Don’t lie to yourself about what the end will be, Mrs. Warreldy-Gribbley had warned. If you forget yourself and let him lure you into his sensual designs—

But I didn’t want to think about her anymore. The woman had written the book in 1910, I thought irritably. What did she know? I shut the book in my mind, locking it away forever.

And I smiled up at Edward. “Good to know,” I said, matching his light tone. “I wouldn’t want to get too accustomed to you either. I have things to do in life.”

“Do you?” he said, sounding amused. Then, moving closer, he looked at me. My heart pounded as his breathtakingly beautiful face, just inches from mine, was illuminated in moonlight, making him look like a dark angel. “Yes,” he murmured. “I think you do. You’re meant for great things in life, Diana.”

My lips parted, and I felt suddenly tearful for no good reason, other than that no one had ever said such a thing to me. No one, not since my mother had died—

“Great things,” Edward whispered again, lowering his head to mine. His lips curved wickedly. “Starting with tonight...”

He kissed me, his hands stroking down the length of my body, slowly removing the last of my clothes, my skirt, my cotton stockings. He ran his hand appreciatively along my hips, my thighs. My breasts. He unclasped my bra so easily, he practically just looked at it to make it spring open. Dropping the flimsy blue silk off my body, he cupped one of my breasts with both hands. I sucked in my breath, my whole body taut.

He pulled away with a low curse.

“I forgot you’re a virgin.” He shook his head with an irritated growl. “So let me make this really clear for you. One more time. For the sake of my own conscience.”

“I thought you didn’t have one,” I said weakly.

“This is all I can give you.” His eyes met mine. “No marriage. No children. All I can offer is—this.” He kissed me, feather-light, running down my bare, trembling throat, to my clavicle.

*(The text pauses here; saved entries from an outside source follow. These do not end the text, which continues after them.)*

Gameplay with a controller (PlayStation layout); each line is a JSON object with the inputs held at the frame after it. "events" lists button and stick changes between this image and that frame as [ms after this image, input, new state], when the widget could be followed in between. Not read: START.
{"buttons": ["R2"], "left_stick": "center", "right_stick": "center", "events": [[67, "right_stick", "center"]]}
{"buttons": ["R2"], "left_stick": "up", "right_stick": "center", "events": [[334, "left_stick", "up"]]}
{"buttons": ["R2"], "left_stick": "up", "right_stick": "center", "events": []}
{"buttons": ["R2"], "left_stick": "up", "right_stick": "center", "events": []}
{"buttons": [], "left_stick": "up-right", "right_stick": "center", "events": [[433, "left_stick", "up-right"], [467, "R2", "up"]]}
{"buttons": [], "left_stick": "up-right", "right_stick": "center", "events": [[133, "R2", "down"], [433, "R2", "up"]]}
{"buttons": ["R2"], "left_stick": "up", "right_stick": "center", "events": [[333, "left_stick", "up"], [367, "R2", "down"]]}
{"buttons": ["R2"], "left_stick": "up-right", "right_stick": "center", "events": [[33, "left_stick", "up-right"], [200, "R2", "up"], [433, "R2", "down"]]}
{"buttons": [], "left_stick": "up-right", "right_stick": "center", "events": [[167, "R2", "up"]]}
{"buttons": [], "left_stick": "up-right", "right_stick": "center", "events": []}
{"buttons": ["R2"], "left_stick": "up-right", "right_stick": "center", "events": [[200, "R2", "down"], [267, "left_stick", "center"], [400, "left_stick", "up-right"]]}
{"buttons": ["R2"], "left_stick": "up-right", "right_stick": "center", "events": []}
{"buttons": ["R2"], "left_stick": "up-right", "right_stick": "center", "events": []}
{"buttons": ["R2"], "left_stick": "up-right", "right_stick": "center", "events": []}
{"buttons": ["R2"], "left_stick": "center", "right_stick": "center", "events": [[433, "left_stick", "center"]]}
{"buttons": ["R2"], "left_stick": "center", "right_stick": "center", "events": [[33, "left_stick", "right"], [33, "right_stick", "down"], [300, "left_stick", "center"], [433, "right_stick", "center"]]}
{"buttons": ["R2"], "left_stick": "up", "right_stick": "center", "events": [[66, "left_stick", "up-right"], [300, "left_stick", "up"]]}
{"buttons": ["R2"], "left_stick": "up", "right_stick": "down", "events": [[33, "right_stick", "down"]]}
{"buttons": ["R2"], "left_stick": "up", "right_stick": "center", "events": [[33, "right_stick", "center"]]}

I felt his hands cup my naked breasts, felt his fingers lightly squeeze the full, heavy flesh. He lowered his mouth with agonizing slowness to an aching nipple, then stopped at the last moment. He looked up at me. “Do you agree?”

As he spoke, his lips and breath brushed my taut nipple, and I shook beneath him, lost in desire, lost in pleasure, lost.

He was offering cheap, no-strings sex. No marriage. No children. Not even love.

So? I thought suddenly. What had love ever done for me? Only broken my heart.

This was better than love.

“Yes.” I whispered, reaching for him. “Yes...”

Then his lips came down on my skin, his tongue swirling my nipple as he suckled me, and I gasped, gripping the sheets.